• _EXERCISE TEXT_
* * * * * * *

Ex-social worker Jon Andrewes, 64, invented fake degrees to land jobs running a hospice and two NHS trusts.  He admitted deception and fraud and was jailed for two years in 2017.

On Thursday at Exeter Crown Court he was ordered to pay back £97,737.24 under the Proceeds of Crime Act.  Andrewes, from Totnes, ended up as chairman of the Royal Cornwall Hospitals Trust.  He also misled St Margaret's Hospice in Taunton, where he was chief executive from 2004 and Torbay Care Trust when he became chairman in 2007.

The court heard the fraud led to Andrewes being overpaid by £643,000 over more than a decade.  Recorder Martin Meeke QC rejected Andrewes's claim that he was entitled to keep the pay because he had worked hard and effectively, regardless of how he came to get the jobs.  He set the amount by which Andrewes had benefited as £643,000 but assessed his available assets as only £97,737.24.

* * * * * * *

• _TASK LIST_
A: According to the report on Jon Andrewes, how much was he ordered to pay back under the Proceeds of Crime Act?
B: Rewrite the report on Jon Andrewes from "Ex-social worker Jon" to "years in 2017.", replacing "fake degrees" with "false qualifications".
C: Please carry the report on Jon Andrewes further, starting after its last sentence.

• _DATA EXCERPTS_
* * * * * * *

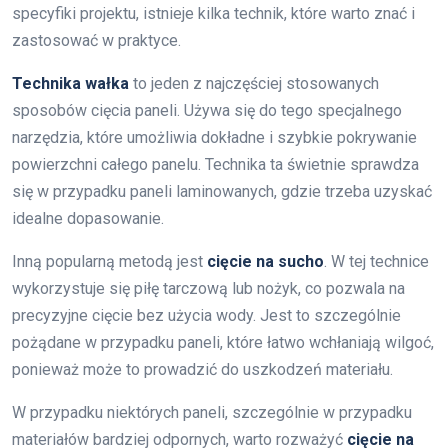
specyfiki projektu, istnieje kilka technik, które warto znać i
zastosować w praktyce.
Technika wałka
to jeden z najczęściej stosowanych
sposobów cięcia paneli. Używa się do tego specjalnego
narzędzia, które umożliwia dokładne i szybkie pokrywanie
powierzchni całego panelu. Technika ta świetnie sprawdza
się w przypadku paneli laminowanych, gdzie trzeba uzyskać
idealne dopasowanie.
Inną popularną metodą jest
cięcie na sucho
. W tej technice
wykorzystuje się piłę tarczową lub nożyk, co pozwala na
precyzyjne cięcie bez użycia wody. Jest to szczególnie
pożądane w przypadku paneli, które łatwo wchłaniają wilgoć,
ponieważ może to prowadzić do uszkodzeń materiału.
W przypadku niektórych paneli, szczególnie w przypadku
materiałów bardziej odpornych, warto rozważyć
cięcie na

* * * * * * *

• _RESPONSES PER TASK_
A: £97,737.24

B:
Ex-social worker Jon Andrewes, 64, invented false qualifications to land jobs running a hospice and two NHS trusts.  He admitted deception and fraud and was jailed for two years in 2017.

C:
The judge ordered him to pay this sum within three months or go back to jail for a further year.  He said: "I bear in mind the defendant was narrowly preferred to another candidate when he was appointed to the hospice and those who appointed him considered honesty and integrity to be central to the result.  "These were qualities which he clearly lacked."

The assets he must sell include a half share in a Dutch barge, a share of his profit from the sale of the house in Topsham, an insurance payout for a Seat Leon car, premium bonds, and a pension plan.